Here are some examples of using the Bingo.getMass() operator:
select bingo.getMass('C1C=CC=CC=1', '');
select bingo.getWeight(molfile, 'most-abundant-mass') from mytable;
Similarly, bingo.Gross() function returns the gross formula of the given molecule
select bingo.Gross('C1C=CC=CC=1');
select bingo.Gross(molfile) from mytable;
Checking for Correctness
You can use the bingo.CheckMolecule() function to check that molecules are presented in acceptable form. If
the molecule has some problems (unsupported format, exceeded valence, incorrect stereochemistry), the
functions returns a string with the description of the problem. Is the molecule is represented with a correct
Molfile or SMILES string, the function returns null.
select bingo.CheckMolecule($molecule);
select $table.*, bingo.CheckMolecule($column) from $table where bingo.CheckMolecule($column) is not null;
Similarly, you can check reactions for correctness with the bingo.CheckReaction() function:
select bingo.CheckReaction($reaction);
select $table.*, bingo.CheckReaction($column) from $table where bingo.CheckReaction($column) is not null;
Reading Files on Server
The Bingo.FileToText() function accepts a text file path and loads a file from the server file system
to PostgreSQL text.
select bingo.FileToText($path);
Usually you may want to load the query molecule in the following way:
select * form $table where $column @ (bingo.FileToText($path), '')::bingo.sub;
The Bingo.FileToBlob() function accepts a text file path and loads a file from the server file system
to PostgreSQL bytea.
select bingo.FileToBlob($path);
Permissions management
Let the schema name bingo was specified during installation of the Bingo cartridge. Let the user test_user is going to create the bingo index on a table. There are two objects user will work with to create the bingo index.
- Schema bingo. All procedures and functions are signed by a certificate that is mapped to this schema.

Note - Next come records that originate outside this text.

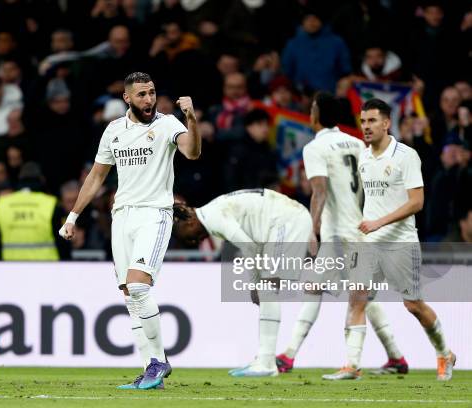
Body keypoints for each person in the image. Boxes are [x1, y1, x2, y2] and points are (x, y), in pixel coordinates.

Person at [60, 72, 200, 390]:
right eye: (141, 95)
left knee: (139, 288)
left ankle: (158, 362)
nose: (149, 99)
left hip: (154, 214)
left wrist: (191, 118)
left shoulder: (167, 125)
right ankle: (152, 369)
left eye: (152, 93)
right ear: (127, 98)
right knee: (129, 297)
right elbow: (96, 178)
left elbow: (192, 152)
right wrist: (72, 216)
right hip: (121, 217)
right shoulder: (114, 131)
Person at [323, 98, 455, 381]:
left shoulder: (405, 155)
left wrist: (378, 222)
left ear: (386, 123)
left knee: (413, 306)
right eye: (363, 121)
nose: (366, 127)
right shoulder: (363, 157)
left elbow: (417, 202)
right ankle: (352, 366)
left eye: (371, 121)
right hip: (368, 241)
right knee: (357, 298)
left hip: (400, 242)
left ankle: (445, 353)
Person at [277, 92, 408, 375]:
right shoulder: (358, 143)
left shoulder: (316, 147)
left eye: (311, 107)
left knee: (347, 296)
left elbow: (319, 190)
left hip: (339, 235)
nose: (309, 112)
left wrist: (312, 229)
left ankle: (313, 359)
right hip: (360, 229)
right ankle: (396, 357)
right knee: (356, 295)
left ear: (317, 114)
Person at [173, 188, 313, 377]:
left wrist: (255, 283)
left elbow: (249, 247)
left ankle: (266, 362)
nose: (196, 240)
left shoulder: (214, 216)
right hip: (284, 219)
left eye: (190, 236)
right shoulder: (212, 213)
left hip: (285, 221)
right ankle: (265, 359)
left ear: (189, 220)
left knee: (267, 288)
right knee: (268, 289)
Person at [0, 162, 67, 261]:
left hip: (10, 269)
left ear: (19, 179)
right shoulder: (51, 203)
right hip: (46, 269)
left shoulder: (3, 203)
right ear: (42, 179)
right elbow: (62, 242)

- Two configuration tables bingo.bingo_config and bingo.bingo_tau_config with all the index parameters
So for precise permissions management you need:
- For Bingo index creation your need to grant user test_user usage permissions on the schema bingo
- Add permission to read table bingo.bingo_config and bingo.bingo_tau_config
Set permissions for building the index
grant usage on schema bingo to test_user;
grant select on table bingo.bingo_config to test_user;
grant select on table bingo.bingo_tau_config to test_user;
Maintenance
Obtaining Bingo Version Number
select bingo.GetVersion();
Viewing the Log File
All operation of Bingo is logged into the PostgreSQL native LOG. All error and warning messages (not necessarily visible in SQL session) are logged. Some performance measures of the SQL queries are written to the log as well.